» **Problem details**:
Only the number is needed: count the lines below that hold the string "across".

» **Stored data entries**:
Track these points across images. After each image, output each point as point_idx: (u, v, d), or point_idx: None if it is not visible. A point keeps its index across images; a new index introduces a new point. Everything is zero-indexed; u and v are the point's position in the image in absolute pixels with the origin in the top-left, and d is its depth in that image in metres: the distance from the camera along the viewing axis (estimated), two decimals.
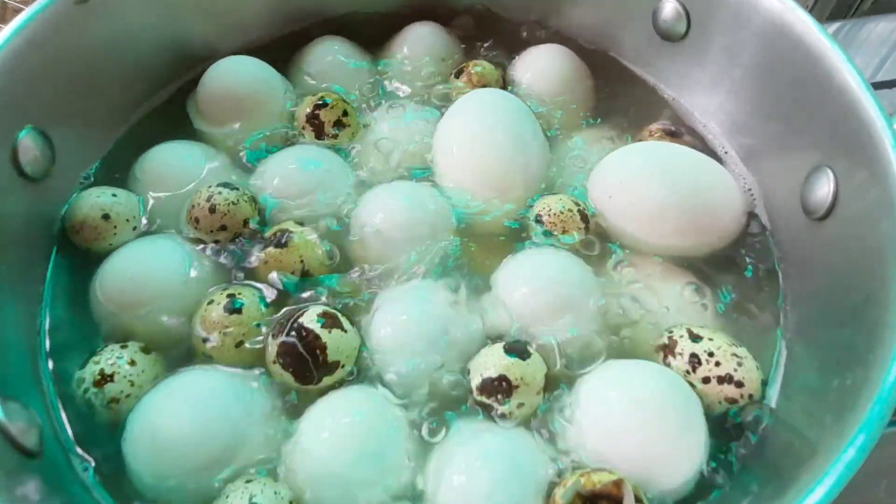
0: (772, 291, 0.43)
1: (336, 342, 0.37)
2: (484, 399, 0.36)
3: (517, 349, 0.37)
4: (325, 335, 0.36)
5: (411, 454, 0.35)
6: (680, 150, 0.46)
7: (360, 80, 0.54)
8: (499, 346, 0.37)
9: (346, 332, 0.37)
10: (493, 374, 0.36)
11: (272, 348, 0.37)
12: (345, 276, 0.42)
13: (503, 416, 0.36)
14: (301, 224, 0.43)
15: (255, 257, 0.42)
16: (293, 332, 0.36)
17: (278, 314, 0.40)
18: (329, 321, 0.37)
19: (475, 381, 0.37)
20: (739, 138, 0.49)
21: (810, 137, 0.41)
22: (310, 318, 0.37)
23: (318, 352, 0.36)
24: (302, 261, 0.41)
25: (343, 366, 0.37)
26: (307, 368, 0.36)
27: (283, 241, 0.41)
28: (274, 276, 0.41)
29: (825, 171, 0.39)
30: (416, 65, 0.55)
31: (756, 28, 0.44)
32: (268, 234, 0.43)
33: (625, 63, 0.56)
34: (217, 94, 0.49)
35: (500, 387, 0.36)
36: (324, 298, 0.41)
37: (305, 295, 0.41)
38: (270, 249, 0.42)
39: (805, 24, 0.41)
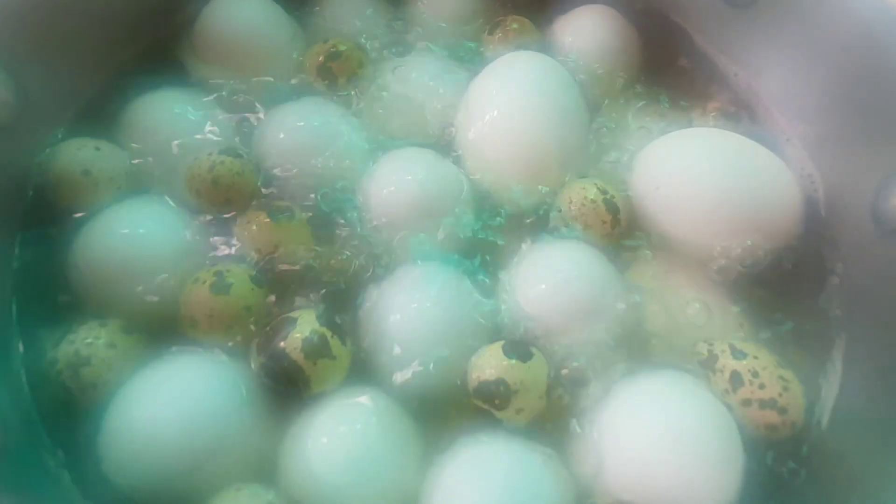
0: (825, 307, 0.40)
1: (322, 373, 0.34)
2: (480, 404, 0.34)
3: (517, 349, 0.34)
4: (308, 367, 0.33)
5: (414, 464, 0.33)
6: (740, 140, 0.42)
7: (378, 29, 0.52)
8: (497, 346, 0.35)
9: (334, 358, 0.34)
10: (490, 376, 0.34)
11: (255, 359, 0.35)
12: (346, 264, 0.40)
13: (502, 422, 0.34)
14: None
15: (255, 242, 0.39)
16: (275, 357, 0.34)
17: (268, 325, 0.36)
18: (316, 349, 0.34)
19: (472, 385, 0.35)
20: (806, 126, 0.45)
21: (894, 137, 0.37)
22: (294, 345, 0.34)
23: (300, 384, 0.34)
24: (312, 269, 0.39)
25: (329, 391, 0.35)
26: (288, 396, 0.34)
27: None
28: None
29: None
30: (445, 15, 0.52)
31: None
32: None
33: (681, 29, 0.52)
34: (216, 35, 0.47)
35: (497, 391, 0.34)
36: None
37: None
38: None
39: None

* * *

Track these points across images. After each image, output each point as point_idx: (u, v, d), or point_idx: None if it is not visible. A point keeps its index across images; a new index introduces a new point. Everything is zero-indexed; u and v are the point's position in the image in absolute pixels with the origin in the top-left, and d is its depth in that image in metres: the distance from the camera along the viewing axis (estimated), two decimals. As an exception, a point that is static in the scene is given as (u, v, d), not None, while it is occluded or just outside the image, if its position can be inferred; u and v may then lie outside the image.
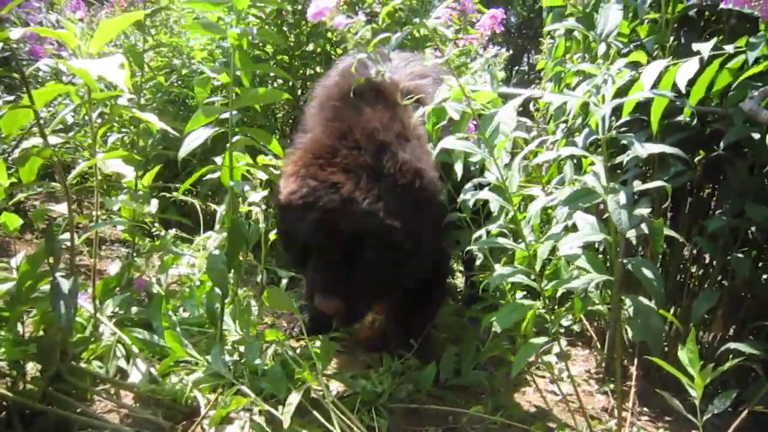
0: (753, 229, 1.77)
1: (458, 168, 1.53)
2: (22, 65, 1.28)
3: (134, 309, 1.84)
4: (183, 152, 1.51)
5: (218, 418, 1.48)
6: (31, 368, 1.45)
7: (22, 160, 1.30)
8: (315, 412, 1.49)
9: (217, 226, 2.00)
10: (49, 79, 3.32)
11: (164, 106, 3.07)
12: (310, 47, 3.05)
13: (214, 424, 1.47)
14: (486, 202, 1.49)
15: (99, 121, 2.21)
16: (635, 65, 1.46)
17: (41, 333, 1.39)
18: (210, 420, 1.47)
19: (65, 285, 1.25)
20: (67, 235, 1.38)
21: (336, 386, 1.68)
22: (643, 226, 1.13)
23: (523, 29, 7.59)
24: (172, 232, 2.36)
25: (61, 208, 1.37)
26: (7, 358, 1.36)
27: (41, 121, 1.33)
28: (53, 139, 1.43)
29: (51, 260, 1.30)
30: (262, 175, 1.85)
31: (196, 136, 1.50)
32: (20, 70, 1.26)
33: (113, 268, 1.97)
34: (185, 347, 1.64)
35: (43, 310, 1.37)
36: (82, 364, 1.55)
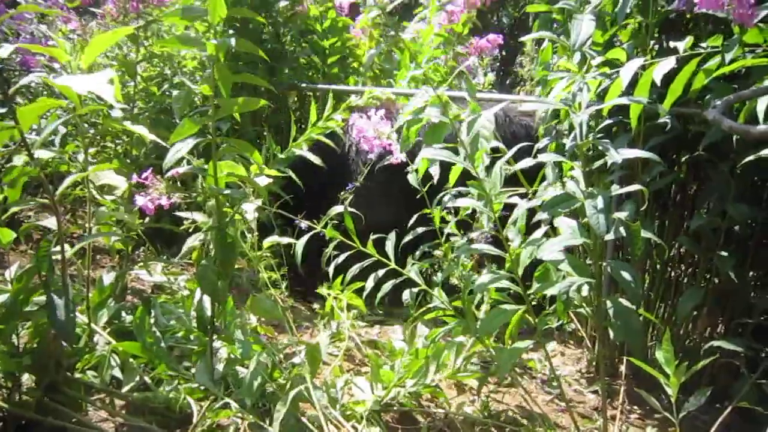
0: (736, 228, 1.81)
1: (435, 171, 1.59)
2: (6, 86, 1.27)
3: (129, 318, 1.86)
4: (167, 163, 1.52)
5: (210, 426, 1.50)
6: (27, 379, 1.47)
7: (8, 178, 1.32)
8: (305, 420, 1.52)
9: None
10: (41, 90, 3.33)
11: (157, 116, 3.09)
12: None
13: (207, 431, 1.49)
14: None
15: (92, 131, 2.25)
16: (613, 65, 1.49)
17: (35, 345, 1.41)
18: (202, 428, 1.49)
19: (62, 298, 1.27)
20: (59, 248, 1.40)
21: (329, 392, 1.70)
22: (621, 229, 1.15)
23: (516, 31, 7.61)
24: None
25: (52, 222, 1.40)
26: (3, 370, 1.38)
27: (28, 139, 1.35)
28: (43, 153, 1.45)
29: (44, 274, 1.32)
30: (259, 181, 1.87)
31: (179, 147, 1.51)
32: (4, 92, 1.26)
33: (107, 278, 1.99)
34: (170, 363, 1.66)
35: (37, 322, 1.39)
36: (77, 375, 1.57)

» **Completed exercise**:
2